■ YOUR ASSIGNMENT: Repeat every one of the rows below word for word, keeping each line and its breaks as they appear.

■ DATA TO EXAMINE:

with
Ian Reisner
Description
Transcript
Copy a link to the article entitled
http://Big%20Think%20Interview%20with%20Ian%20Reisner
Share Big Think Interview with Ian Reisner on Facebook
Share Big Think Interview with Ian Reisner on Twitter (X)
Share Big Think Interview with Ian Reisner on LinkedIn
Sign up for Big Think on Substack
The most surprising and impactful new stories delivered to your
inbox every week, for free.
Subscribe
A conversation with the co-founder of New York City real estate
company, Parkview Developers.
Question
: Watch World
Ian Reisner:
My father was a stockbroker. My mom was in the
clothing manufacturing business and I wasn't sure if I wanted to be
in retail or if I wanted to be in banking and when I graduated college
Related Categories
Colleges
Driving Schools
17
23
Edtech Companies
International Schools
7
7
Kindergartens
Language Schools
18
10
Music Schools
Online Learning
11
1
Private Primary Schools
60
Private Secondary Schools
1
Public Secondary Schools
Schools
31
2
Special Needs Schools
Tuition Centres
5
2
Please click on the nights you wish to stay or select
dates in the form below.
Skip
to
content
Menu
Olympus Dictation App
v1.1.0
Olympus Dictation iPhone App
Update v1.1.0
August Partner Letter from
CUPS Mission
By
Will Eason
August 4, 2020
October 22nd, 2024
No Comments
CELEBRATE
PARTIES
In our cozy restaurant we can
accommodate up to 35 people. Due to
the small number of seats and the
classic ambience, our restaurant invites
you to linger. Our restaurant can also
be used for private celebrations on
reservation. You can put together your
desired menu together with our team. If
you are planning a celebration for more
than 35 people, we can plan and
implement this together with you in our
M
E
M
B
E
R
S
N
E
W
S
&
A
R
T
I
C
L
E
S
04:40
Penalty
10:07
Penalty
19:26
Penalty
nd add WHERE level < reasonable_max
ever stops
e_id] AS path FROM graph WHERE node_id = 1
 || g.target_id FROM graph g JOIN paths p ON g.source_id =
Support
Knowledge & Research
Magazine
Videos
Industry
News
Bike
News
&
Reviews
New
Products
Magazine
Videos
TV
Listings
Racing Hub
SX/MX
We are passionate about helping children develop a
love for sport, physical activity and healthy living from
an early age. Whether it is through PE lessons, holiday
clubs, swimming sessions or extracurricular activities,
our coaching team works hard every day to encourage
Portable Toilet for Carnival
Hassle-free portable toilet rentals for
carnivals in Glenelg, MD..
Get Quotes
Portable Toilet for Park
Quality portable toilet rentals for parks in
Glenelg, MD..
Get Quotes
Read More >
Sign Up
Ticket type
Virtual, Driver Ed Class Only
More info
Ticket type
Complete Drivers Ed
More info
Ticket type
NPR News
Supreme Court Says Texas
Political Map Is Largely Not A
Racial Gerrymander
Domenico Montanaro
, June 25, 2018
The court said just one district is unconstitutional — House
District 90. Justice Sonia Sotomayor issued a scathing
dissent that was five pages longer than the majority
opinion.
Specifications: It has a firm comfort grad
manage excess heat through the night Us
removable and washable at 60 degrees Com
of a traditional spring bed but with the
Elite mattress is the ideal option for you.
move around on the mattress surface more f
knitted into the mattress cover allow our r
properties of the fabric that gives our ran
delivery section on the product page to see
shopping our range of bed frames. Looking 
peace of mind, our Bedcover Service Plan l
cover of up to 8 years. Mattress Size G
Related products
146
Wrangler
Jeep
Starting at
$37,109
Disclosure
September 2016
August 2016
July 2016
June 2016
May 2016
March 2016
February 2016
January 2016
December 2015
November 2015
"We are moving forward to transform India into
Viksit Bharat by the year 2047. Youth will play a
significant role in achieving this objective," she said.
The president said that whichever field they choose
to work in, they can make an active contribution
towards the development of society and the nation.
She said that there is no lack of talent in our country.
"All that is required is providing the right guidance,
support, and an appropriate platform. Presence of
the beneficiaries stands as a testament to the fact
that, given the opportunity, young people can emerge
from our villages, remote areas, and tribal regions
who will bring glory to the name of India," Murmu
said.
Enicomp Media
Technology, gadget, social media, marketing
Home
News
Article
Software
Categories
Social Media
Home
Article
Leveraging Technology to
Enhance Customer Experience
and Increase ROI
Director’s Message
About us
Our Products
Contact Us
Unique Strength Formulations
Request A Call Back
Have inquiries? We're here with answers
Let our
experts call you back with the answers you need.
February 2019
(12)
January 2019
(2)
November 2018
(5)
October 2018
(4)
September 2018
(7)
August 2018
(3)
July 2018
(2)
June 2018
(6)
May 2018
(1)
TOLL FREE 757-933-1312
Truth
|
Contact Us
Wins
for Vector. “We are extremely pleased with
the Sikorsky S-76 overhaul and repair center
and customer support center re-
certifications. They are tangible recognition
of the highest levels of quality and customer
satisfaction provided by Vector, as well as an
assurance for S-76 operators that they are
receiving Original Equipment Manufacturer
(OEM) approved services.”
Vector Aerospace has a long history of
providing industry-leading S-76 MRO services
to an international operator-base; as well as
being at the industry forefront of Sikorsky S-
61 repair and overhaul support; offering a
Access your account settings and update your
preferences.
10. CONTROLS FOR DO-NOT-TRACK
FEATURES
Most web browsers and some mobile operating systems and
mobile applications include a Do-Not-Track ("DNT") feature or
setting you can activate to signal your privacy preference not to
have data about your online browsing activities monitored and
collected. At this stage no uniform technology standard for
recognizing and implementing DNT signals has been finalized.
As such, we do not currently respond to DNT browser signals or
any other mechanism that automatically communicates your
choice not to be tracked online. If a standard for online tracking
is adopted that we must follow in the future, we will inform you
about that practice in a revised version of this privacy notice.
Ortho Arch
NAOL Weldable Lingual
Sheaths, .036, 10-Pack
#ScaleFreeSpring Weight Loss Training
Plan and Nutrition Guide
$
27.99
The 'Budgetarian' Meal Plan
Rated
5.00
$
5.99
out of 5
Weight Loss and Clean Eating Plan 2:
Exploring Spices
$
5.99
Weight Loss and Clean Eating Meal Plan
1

■ ANSWER:
with
Ian Reisner
Description
Transcript
Copy a link to the article entitled
http://Big%20Think%20Interview%20with%20Ian%20Reisner
Share Big Think Interview with Ian Reisner on Facebook
Share Big Think Interview with Ian Reisner on Twitter (X)
Share Big Think Interview with Ian Reisner on LinkedIn
Sign up for Big Think on Substack
The most surprising and impactful new stories delivered to your
inbox every week, for free.
Subscribe
A conversation with the co-founder of New York City real estate
company, Parkview Developers.
Question
: Watch World
Ian Reisner:
My father was a stockbroker. My mom was in the
clothing manufacturing business and I wasn't sure if I wanted to be
in retail or if I wanted to be in banking and when I graduated college
Related Categories
Colleges
Driving Schools
17
23
Edtech Companies
International Schools
7
7
Kindergartens
Language Schools
18
10
Music Schools
Online Learning
11
1
Private Primary Schools
60
Private Secondary Schools
1
Public Secondary Schools
Schools
31
2
Special Needs Schools
Tuition Centres
5
2
Please click on the nights you wish to stay or select
dates in the form below.
Skip
to
content
Menu
Olympus Dictation App
v1.1.0
Olympus Dictation iPhone App
Update v1.1.0
August Partner Letter from
CUPS Mission
By
Will Eason
August 4, 2020
October 22nd, 2024
No Comments
CELEBRATE
PARTIES
In our cozy restaurant we can
accommodate up to 35 people. Due to
the small number of seats and the
classic ambience, our restaurant invites
you to linger. Our restaurant can also
be used for private celebrations on
reservation. You can put together your
desired menu together with our team. If
you are planning a celebration for more
than 35 people, we can plan and
implement this together with you in our
M
E
M
B
E
R
S
N
E
W
S
&
A
R
T
I
C
L
E
S
04:40
Penalty
10:07
Penalty
19:26
Penalty
nd add WHERE level < reasonable_max
ever stops
e_id] AS path FROM graph WHERE node_id = 1
 || g.target_id FROM graph g JOIN paths p ON g.source_id =
Support
Knowledge & Research
Magazine
Videos
Industry
News
Bike
News
&
Reviews
New
Products
Magazine
Videos
TV
Listings
Racing Hub
SX/MX
We are passionate about helping children develop a
love for sport, physical activity and healthy living from
an early age. Whether it is through PE lessons, holiday
clubs, swimming sessions or extracurricular activities,
our coaching team works hard every day to encourage
Portable Toilet for Carnival
Hassle-free portable toilet rentals for
carnivals in Glenelg, MD..
Get Quotes
Portable Toilet for Park
Quality portable toilet rentals for parks in
Glenelg, MD..
Get Quotes
Read More >
Sign Up
Ticket type
Virtual, Driver Ed Class Only
More info
Ticket type
Complete Drivers Ed
More info
Ticket type
NPR News
Supreme Court Says Texas
Political Map Is Largely Not A
Racial Gerrymander
Domenico Montanaro
, June 25, 2018
The court said just one district is unconstitutional — House
District 90. Justice Sonia Sotomayor issued a scathing
dissent that was five pages longer than the majority
opinion.
Specifications: It has a firm comfort grad
manage excess heat through the night Us
removable and washable at 60 degrees Com
of a traditional spring bed but with the
Elite mattress is the ideal option for you.
move around on the mattress surface more f
knitted into the mattress cover allow our r
properties of the fabric that gives our ran
delivery section on the product page to see
shopping our range of bed frames. Looking 
peace of mind, our Bedcover Service Plan l
cover of up to 8 years. Mattress Size G
Related products
146
Wrangler
Jeep
Starting at
$37,109
Disclosure
September 2016
August 2016
July 2016
June 2016
May 2016
March 2016
February 2016
January 2016
December 2015
November 2015
"We are moving forward to transform India into
Viksit Bharat by the year 2047. Youth will play a
significant role in achieving this objective," she said.
The president said that whichever field they choose
to work in, they can make an active contribution
towards the development of society and the nation.
She said that there is no lack of talent in our country.
"All that is required is providing the right guidance,
support, and an appropriate platform. Presence of
the beneficiaries stands as a testament to the fact
that, given the opportunity, young people can emerge
from our villages, remote areas, and tribal regions
who will bring glory to the name of India," Murmu
said.
Enicomp Media
Technology, gadget, social media, marketing
Home
News
Article
Software
Categories
Social Media
Home
Article
Leveraging Technology to
Enhance Customer Experience
and Increase ROI
Director’s Message
About us
Our Products
Contact Us
Unique Strength Formulations
Request A Call Back
Have inquiries? We're here with answers
Let our
experts call you back with the answers you need.
February 2019
(12)
January 2019
(2)
November 2018
(5)
October 2018
(4)
September 2018
(7)
August 2018
(3)
July 2018
(2)
June 2018
(6)
May 2018
(1)
TOLL FREE 757-933-1312
Truth
|
Contact Us
Wins
for Vector. “We are extremely pleased with
the Sikorsky S-76 overhaul and repair center
and customer support center re-
certifications. They are tangible recognition
of the highest levels of quality and customer
satisfaction provided by Vector, as well as an
assurance for S-76 operators that they are
receiving Original Equipment Manufacturer
(OEM) approved services.”
Vector Aerospace has a long history of
providing industry-leading S-76 MRO services
to an international operator-base; as well as
being at the industry forefront of Sikorsky S-
61 repair and overhaul support; offering a
Access your account settings and update your
preferences.
10. CONTROLS FOR DO-NOT-TRACK
FEATURES
Most web browsers and some mobile operating systems and
mobile applications include a Do-Not-Track ("DNT") feature or
setting you can activate to signal your privacy preference not to
have data about your online browsing activities monitored and
collected. At this stage no uniform technology standard for
recognizing and implementing DNT signals has been finalized.
As such, we do not currently respond to DNT browser signals or
any other mechanism that automatically communicates your
choice not to be tracked online. If a standard for online tracking
is adopted that we must follow in the future, we will inform you
about that practice in a revised version of this privacy notice.
Ortho Arch
NAOL Weldable Lingual
Sheaths, .036, 10-Pack
#ScaleFreeSpring Weight Loss Training
Plan and Nutrition Guide
$
27.99
The 'Budgetarian' Meal Plan
Rated
5.00
$
5.99
out of 5
Weight Loss and Clean Eating Plan 2:
Exploring Spices
$
5.99
Weight Loss and Clean Eating Meal Plan
1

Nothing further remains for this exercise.